Sundays at the Plaza

In Cancún, Culture, Los Cabos, Play, Play, Play, Play, Playa del Carmen & Tulum, Puerto Vallarta by Belen Molina

We don’t blame you for wanting to take full advantage of the resort experience offered at some of Mexico’s most exclusive destinations. Award-winning restaurants, magazine-featured pools, a world-class level of service, and a variety of activities to keep you busy and entertained from sunrise to sundown await you. So, why would you ever want to venture outside of the resort?

While enjoying a great variety of Mexican food poolside, and learning about the history of tequila at one of the tequila tasting events offered at your hotel might give you a taste of Mexican culture, there’s no better way of experiencing the cultural riches of a particular Mexican town than by spending a Sunday evening at the plaza, or town square.

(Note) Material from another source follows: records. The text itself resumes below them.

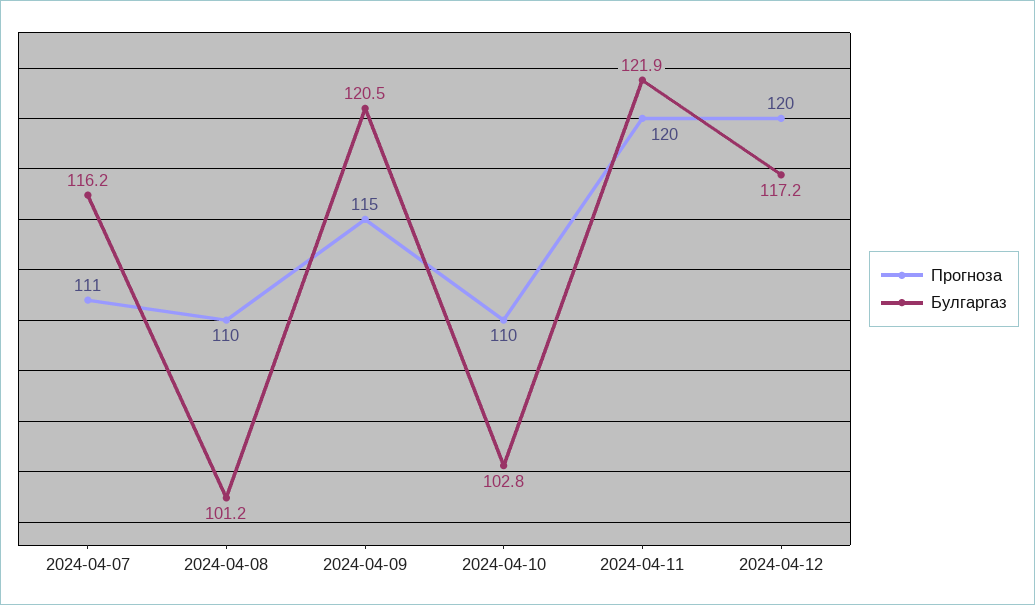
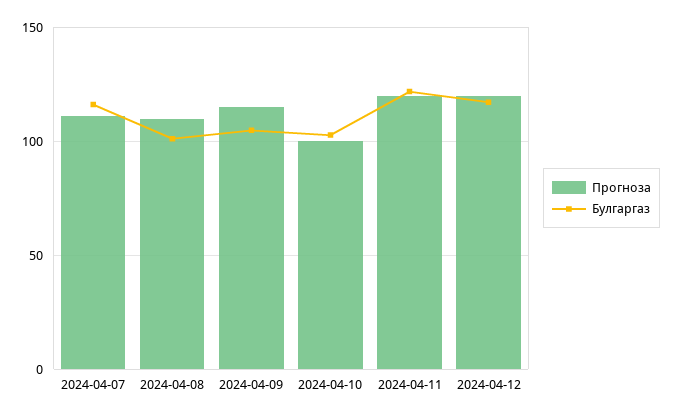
Булгаргаз, 2024-04-09: 120.5 -> 105
Прогноза, 2024-04-10: 110 -> 100

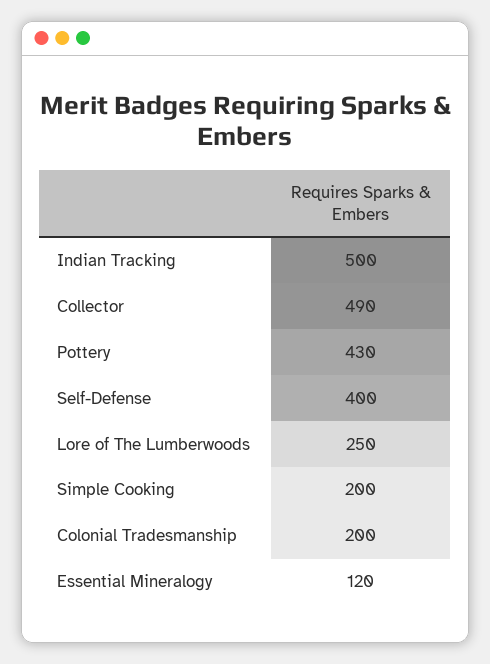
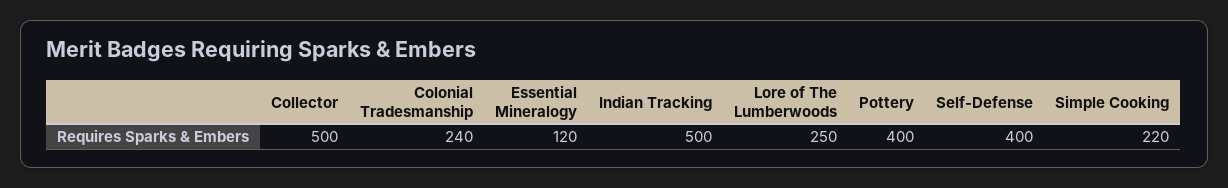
Collector: 490 -> 500
Pottery: 430 -> 400
Simple Cooking: 200 -> 220
Colonial Tradesmanship: 200 -> 240

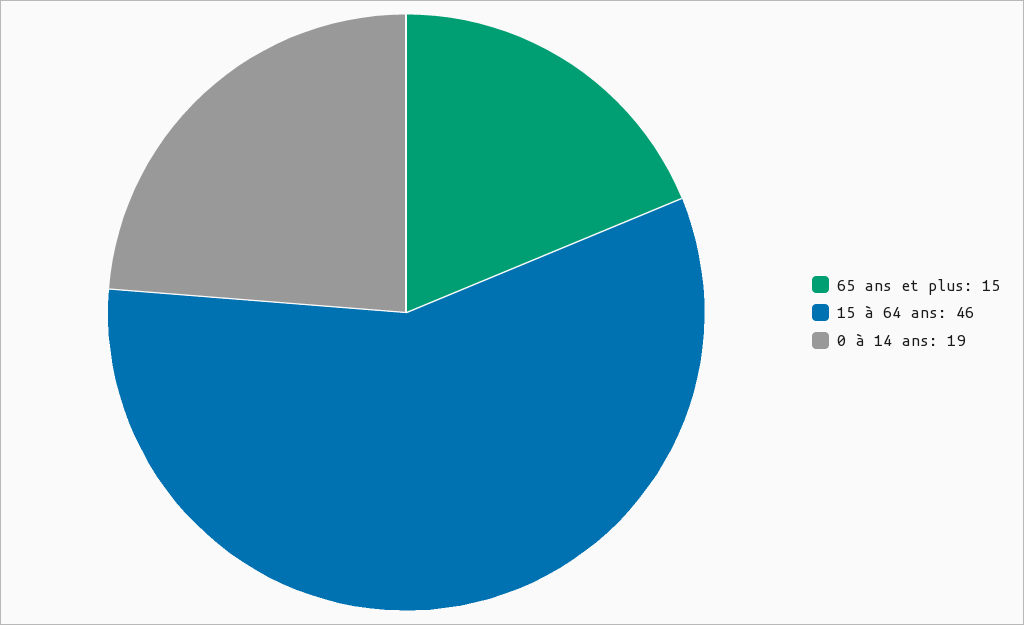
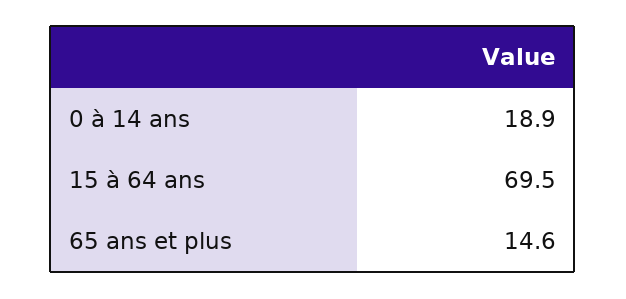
15 à 64 ans: 46 -> 69.5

In Mexico, the plaza is considered the heart of a traditional town, a large public space that is usually located right across the street from the main town’s church or cathedral. At its center there may be a fountain, a monument, a gazebo, or a garden. The plaza is usually surrounded by small local shops and eateries, as well as important government buildings. At the plaza you will often see open markets, people gathering, people playing music, and political or cultural events taking place.

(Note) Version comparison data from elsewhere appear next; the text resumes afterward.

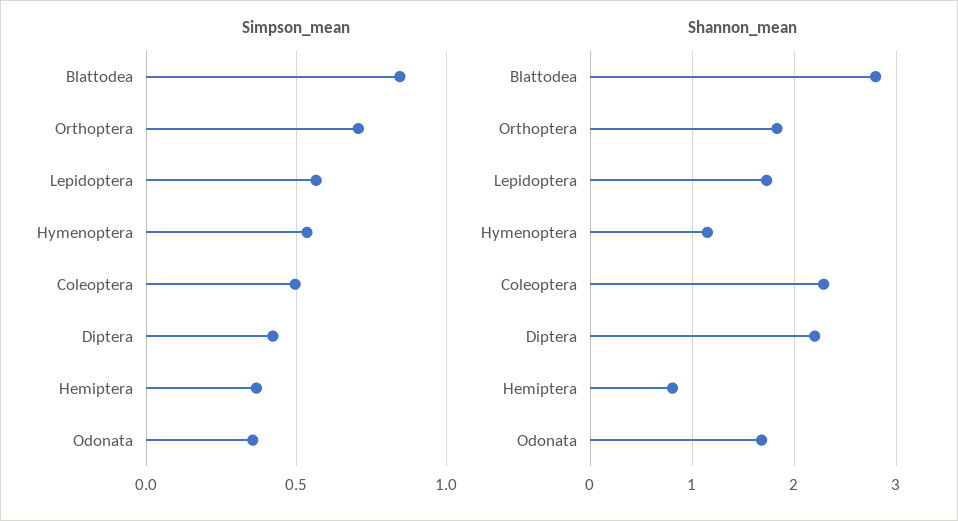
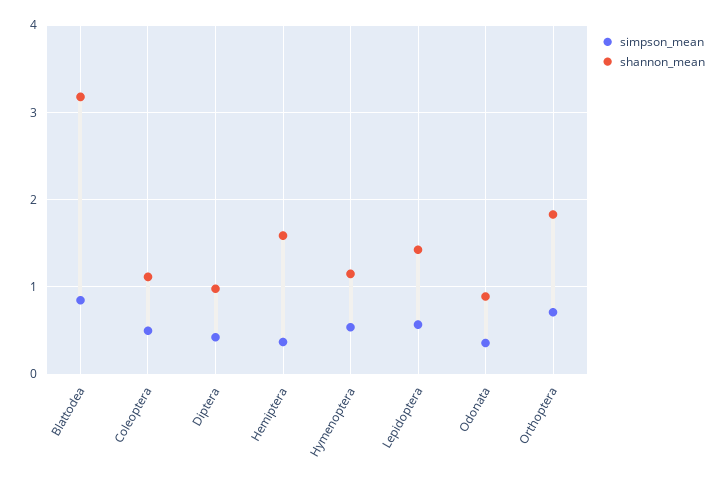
Shannon_mean, Blattodea: 2.8 -> 3.2
Shannon_mean, Lepidoptera: 1.7 -> 1.4
Shannon_mean, Coleoptera: 2.3 -> 1.1
Shannon_mean, Diptera: 2.2 -> 1
Shannon_mean, Hemiptera: 0.8 -> 1.6
Shannon_mean, Odonata: 1.7 -> 0.9

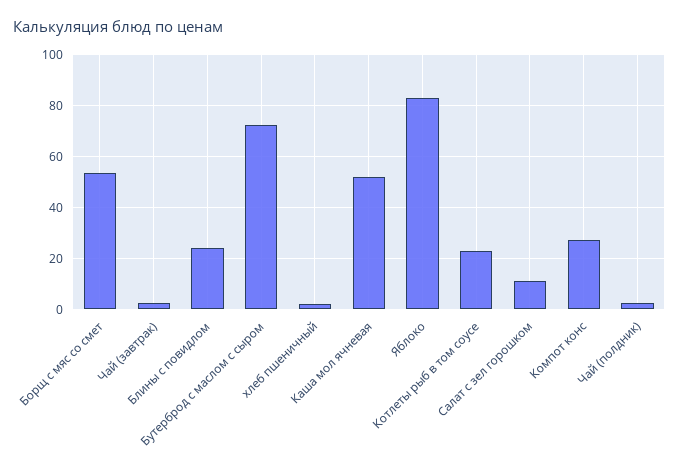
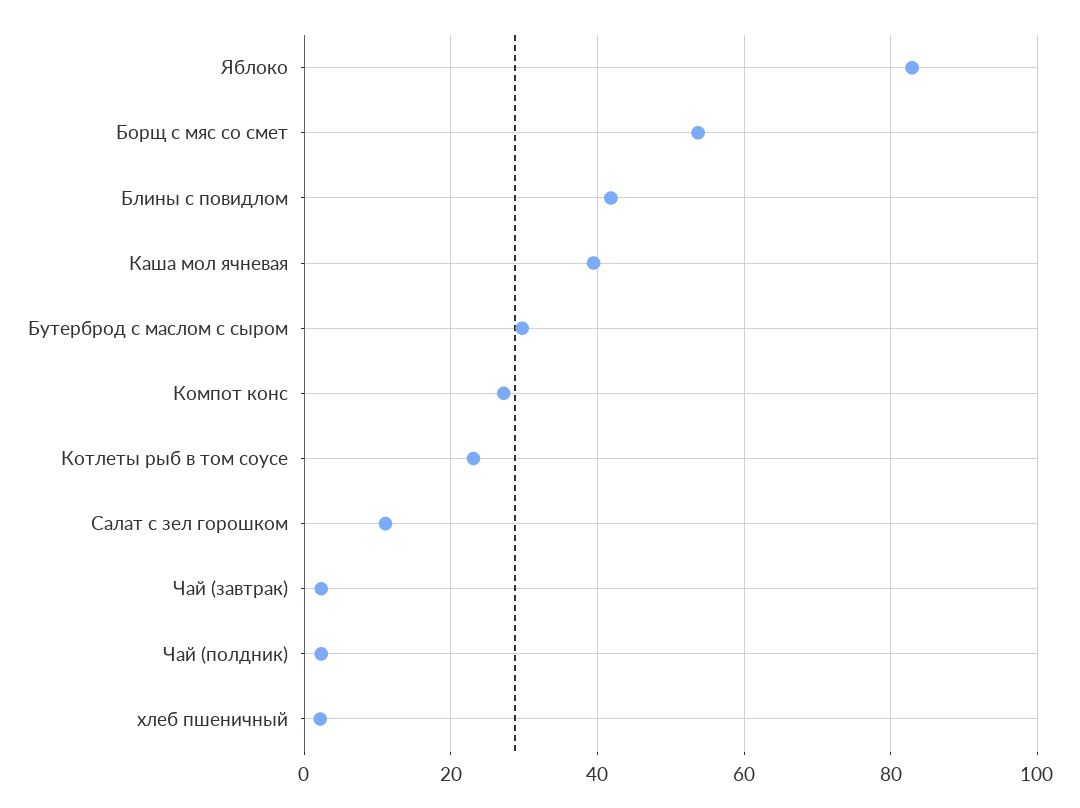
Блины с повидлом: 25 -> 42
Бутерброд с маслом с сыром: 72.5 -> 30
Каша мол ячневая: 52.5 -> 40

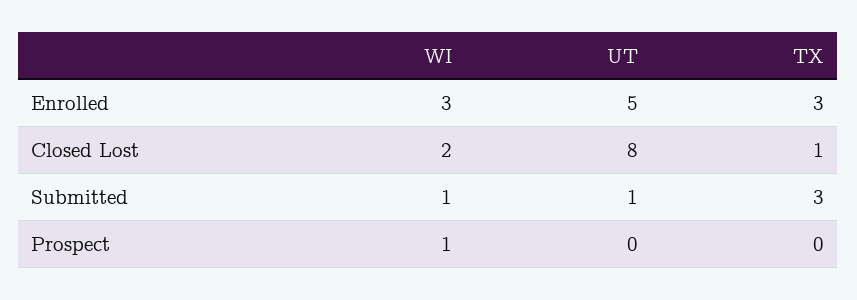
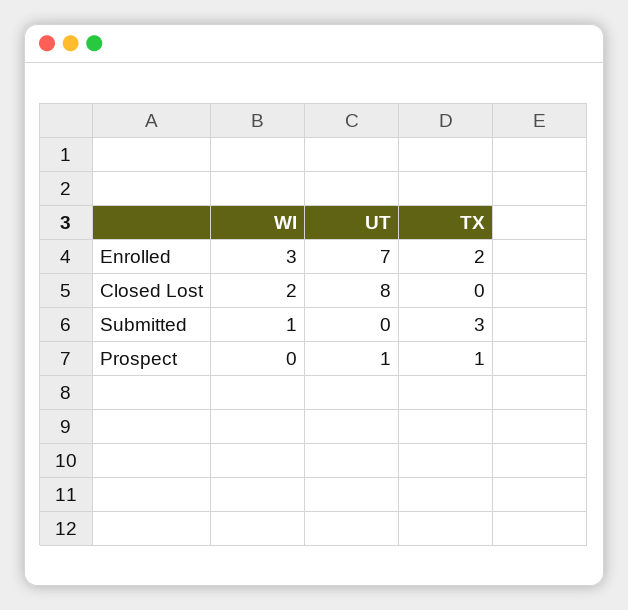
UT, Enrolled: 5 -> 7
TX, Enrolled: 3 -> 2
TX, Closed Lost: 1 -> 0
UT, Submitted: 1 -> 0
WI, Prospect: 1 -> 0
UT, Prospect: 0 -> 1
TX, Prospect: 0 -> 1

Sundays at the plaza are the busiest, but they are also the best day to see, hear, touch, smell, and taste the most of what the town has to offer. Since more than 80% of Mexico’s population is Catholic, a lot of people gather at the plaza on Sundays after mass. You’ll see big families walking over to church, girls wearing dresses, boys wearing button-down shirts, and grandmas wearing a shawl over their head. While people attend mass, vendors gather right outside the church, waiting.

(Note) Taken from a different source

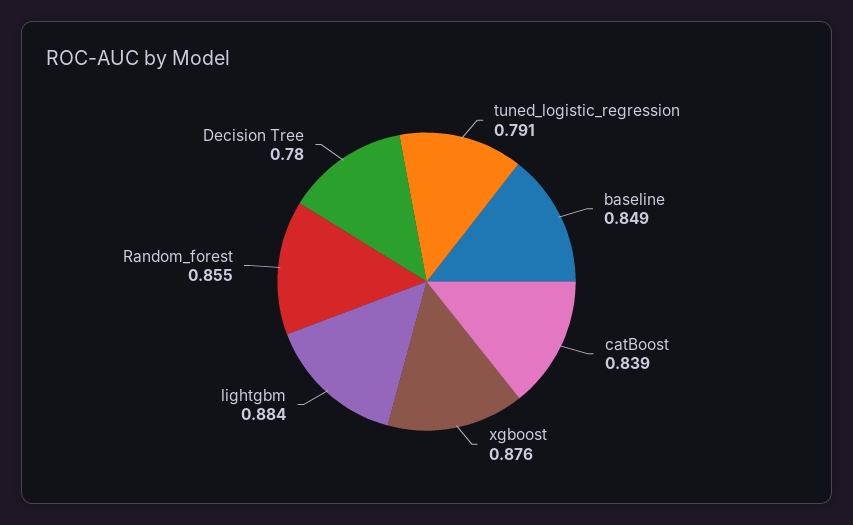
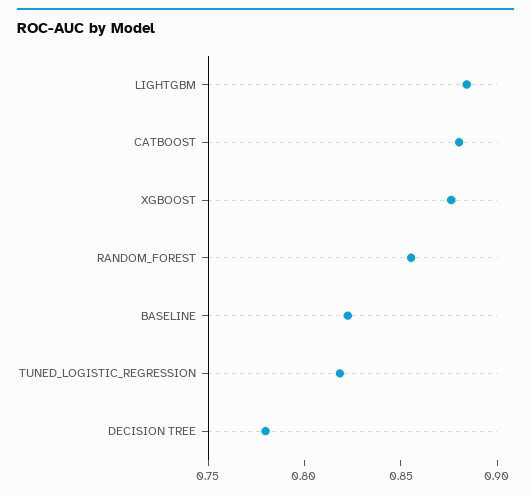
tuned_logistic_regression: 0.791 -> 0.82
baseline: 0.849 -> 0.82
catBoost: 0.839 -> 0.88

Authentic Mexican street food abounds in the plaza. Try the traditional Mexican ice cream known as nieve de garrafa, which originated during the Spanish conquest and was later perfected using techniques brought from Italy. Or how about some shaved ice covered in regional fruit syrups, also known as nieve raspada? From the delicious fried-dough pastries known as churros to the famous Mexican street corn, or esquites, that are served with sour cream, cheese, fresh lemon juice, and chili powder, you are in for a culinary treat.

Take a seat at one of the benches surrounding the center of the plaza while you enjoy your food. Watch the children laugh and play as they feed the pigeons that have gathered outside the church. Take it all in as you enjoy the lively marimba music that is welcoming you to this place, this space, this moment. Trust us, it will be worth it.